The technology used back then for accelerating the projectiles is called a
light gas cannon, a 2 stage device that used a piston in a cannon barrel instead of a projectile to compress helium or hydrogen gas until a predetermined pressure was reach, at which point either a rupture disk opened releasing the gas into the main barrel, or a shear pin breaks releasing the projectile, and the gas propels the projectile down the barrel. Why use such a complicated arrangement? Because the average velocity molecules in a gas is proportional the square root of the temperature divided by the molecular weight. The main components of the propellant gases in a conventional cannon is carbon monoxide and nitrogen oxide (mw=28 and 30), so hydrogen gas (mw=2) moves about 3.8x faster, so the pressure in the barrel drops slower. What this boils down to is if the peak acceleration is that, compared to a high velocity cannon of the same barrel length, a light gas cannon, the average acceleration for the light gas cannon is something like 2x higher, with 50% increase in muzzle velocity, and even more is possible because you can use longer barrels that for the conventional cannon.
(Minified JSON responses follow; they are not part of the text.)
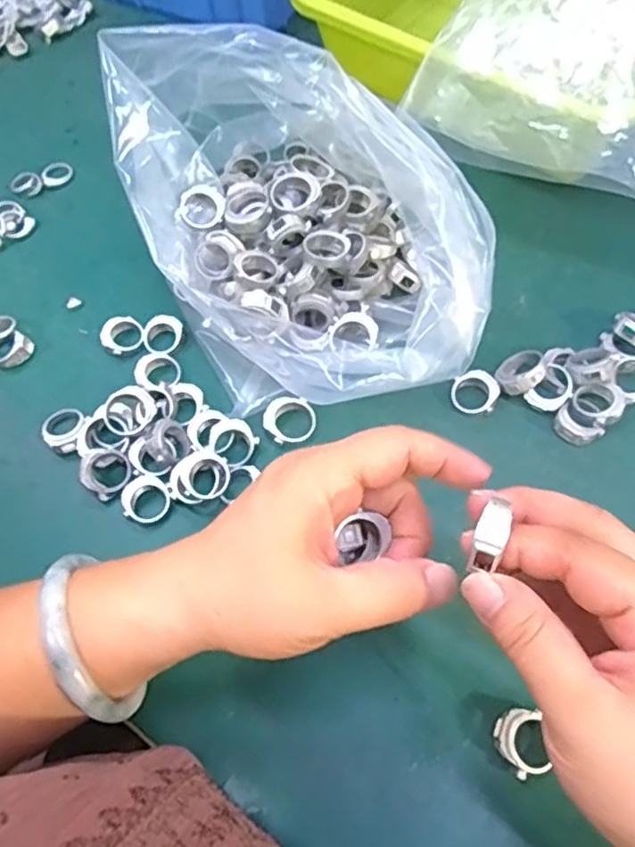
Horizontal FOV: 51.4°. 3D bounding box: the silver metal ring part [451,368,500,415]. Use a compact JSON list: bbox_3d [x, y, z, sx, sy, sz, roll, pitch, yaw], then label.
[{"bbox_3d":[0.090,-0.018,0.373,0.025,0.008,0.026,-2,63,3],"label":"silver metal ring part"}]

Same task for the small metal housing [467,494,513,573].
[{"bbox_3d":[0.058,0.039,0.223,0.010,0.006,0.024,26,79,16],"label":"small metal housing"}]

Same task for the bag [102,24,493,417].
[{"bbox_3d":[-0.018,-0.117,0.367,0.141,0.132,0.244,-28,64,-10],"label":"bag"}]

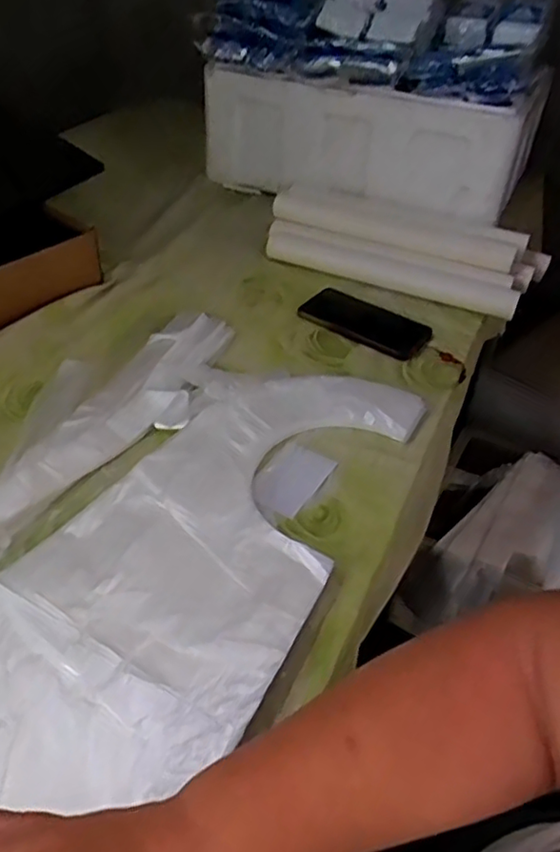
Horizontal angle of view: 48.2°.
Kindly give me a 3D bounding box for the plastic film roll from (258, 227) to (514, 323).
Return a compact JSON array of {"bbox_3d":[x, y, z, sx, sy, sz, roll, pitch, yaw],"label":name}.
[{"bbox_3d":[0.151,-0.221,0.902,0.369,0.036,0.050,20,44,18],"label":"plastic film roll"}]

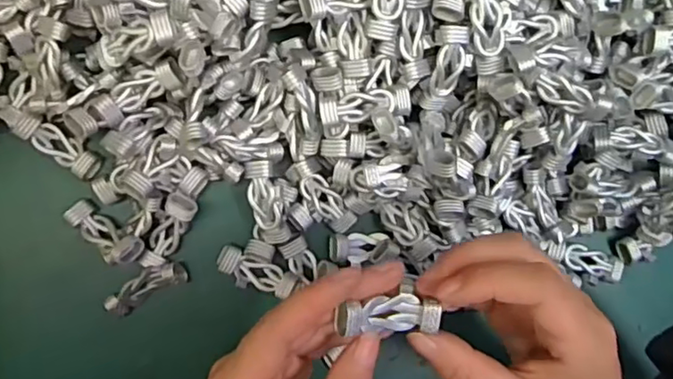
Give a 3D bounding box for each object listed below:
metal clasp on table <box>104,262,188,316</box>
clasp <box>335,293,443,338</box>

Third thought..... the projectile probably will sit in front of an armature, a conductive element that is part of the entire physics of railguns. Think of the armature as a sort of sabot actually propelling the projectile, rather than the projectile itself being part of the whole conductive thing. The projectile itself might be some sort of carbon material with embedded conductive metals like oxygen-free copper. Carbon has lubricating properties that could reduce rail damage to allow a greater number of launches before rail replacement.
Railgun projectiles either have to be non-conducting or carried in a non-conducting sabot. The armature is as you noted on the back, but in many designs it is little more than a strip of metal that vaporizes to create an electric arc that functions as the armature. The projectiles will probably be tungsten or depleted uranium for maximum density and energy retention, and are likely to have a ceramic coating to reduce heat transfer from passing through the atmosphere, i.e. much like an APDSFS, except with a skirt instead of fins that would burn off too quickly at those velocities.